Agreement provides for "possibility" over 2 or more taxable years that original allocation will be largely offset by one or more offsetting allocations and "strong likelihood" at time allocations become part of agreement that capital accounts will emerge unaffected (compared to if no special allocations).
Example: PP has steady income. A has expiring NOLs, B and C highly taxed. So PP allocates 100% of income to A in year 1 (to use NOL) and 100% of income for years 2 and 3 to B and C.
What is a reverse 704(c) allocation?
Partnership property may be revalued ("booked up") upon certain events, for example:
○ Contribution of property or money to the partnership
○ Liquidation of the partnership
○ Distribution that changes a partner's interest in the partnership
The book up adjusts the book value but not the tax basis of the property
The difference between book value and FMV at time of book up is treated as if it were a newly-contributed Section 704 property
Allocations with respect to the booked up layer of value are called "reverse 704(c) allocations"
A partnership may have multiple book up layers from multiple book up event
Different 704(c) methods may be chosen for each property for each layer.
What is a nonrecourse liability?
A liability that is secured only by the underlying property.
Do partners bear the economic risk of loss for property secured by non-recourse debt?
No. If the value of the property decreases, they can just have the lender foreclose.
Partners only bear risk of loss to the extent of cash invested or recourse debt.
Can allocations of deductions attributable to non-recourse debt have substantial economic effect?
No, because the partners do not bear the risk of loss on the value of the property.
If property secured by non-recourse debt is sold or foreclosed upon, can the partnership have income?
Yes. The amount of gain will be equal to the relief of liability (i.e., the amount of the loan) less the property's basis. If the property has been depreciated, for example, there will be gain.

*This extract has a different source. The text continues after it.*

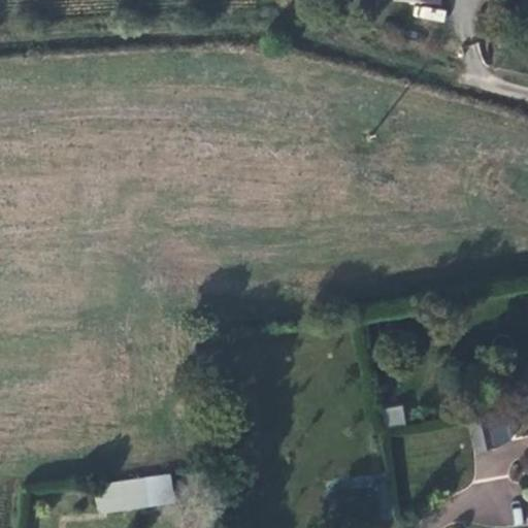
[(407,0),(407,8),(451,9),(450,0),(407,0)]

What is "partnership minimum gain"?
The amount of gain that the partnership would realize if it disposed of assets subject to non-recourse debt for no consideration other than satisfaction of debt (i.e., the amount of the loan less the property's basis).
What creates partnership minimum gain?
1) The adjusted basis of encumbered property is reduced below the amount of the liability (i.e., depreciation deductions).

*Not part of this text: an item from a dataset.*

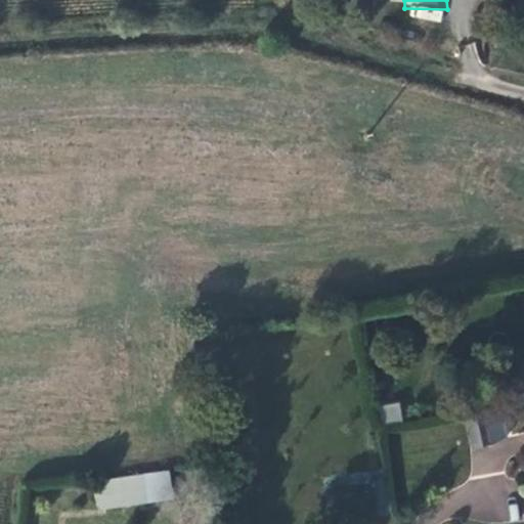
[(469,73),(483,68),(474,42),(460,47),(469,73)]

2) The amount of a non-recourse liability is increased in excess of adjusted basis (i.e., a refinancing).
Can non-recourse deductions be allocated?
Yes, they can be allocated to the partners to whom the related minimum gain will be allocated (via the minimum gain chargeback provision), if the partnership agreement satisfies a safe harbor with 4 requirements.

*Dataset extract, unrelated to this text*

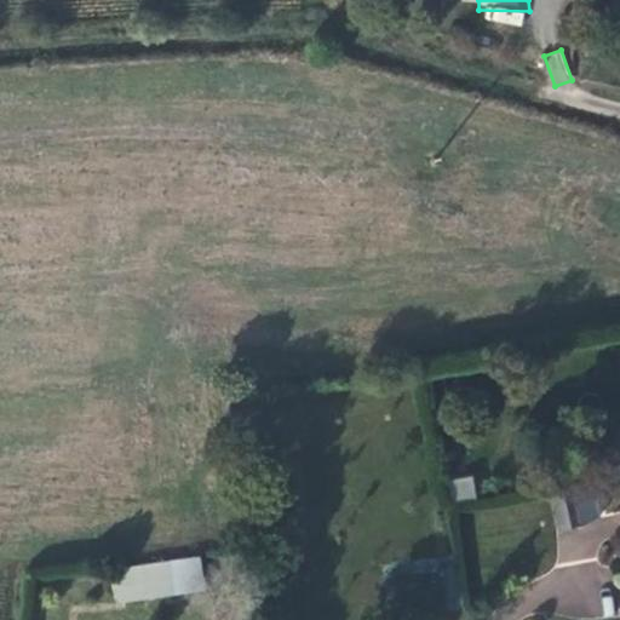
[(474,477),(454,478),(455,500),(475,499),(474,477)]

What are the requirements in order for allocations for non-recourse debt to be respected?
The partnership agreement must satisfy a safe harbor of 4 requirements:
1) The partnership agreement satisfies the Big Three test or alternative test for economic effect
2) Non-recourse deductions are allocated in manner reasonably consistent with allocations of other significant partnership items
3) There must be either unconditional deficit restoration obligation or be subject to minimum gain chargeback.
4) All other material allocations and capital account adjustments under the partnership agreement must comply with basic 704(b) regulations (i.e., other material allocations have SEE).
What are non-recourse deductions?
Deductions that are attributable to a net increase in partnership minimum gain.
This could occur if cost recovery deductions reduce the adjusted basis in property or there is a refinancing and proceeds are not distributed to the partners.
What is a partner's share of partnership minimum gain?
It is equal to:
1) Non-recourse deductions allocated to them throughout life of the partnership, and
2) Their share of distributions of NR liability proceeds allocable to an increase in PMG, reduced by
3) Their share of any prior net decreases in PMG.
What does a "minimum gain chargeback" provision require?
For any year in which there is a net decrease in a partner's share of partnership minimum gain, the partner must be allocated income/gain equal to net decrease.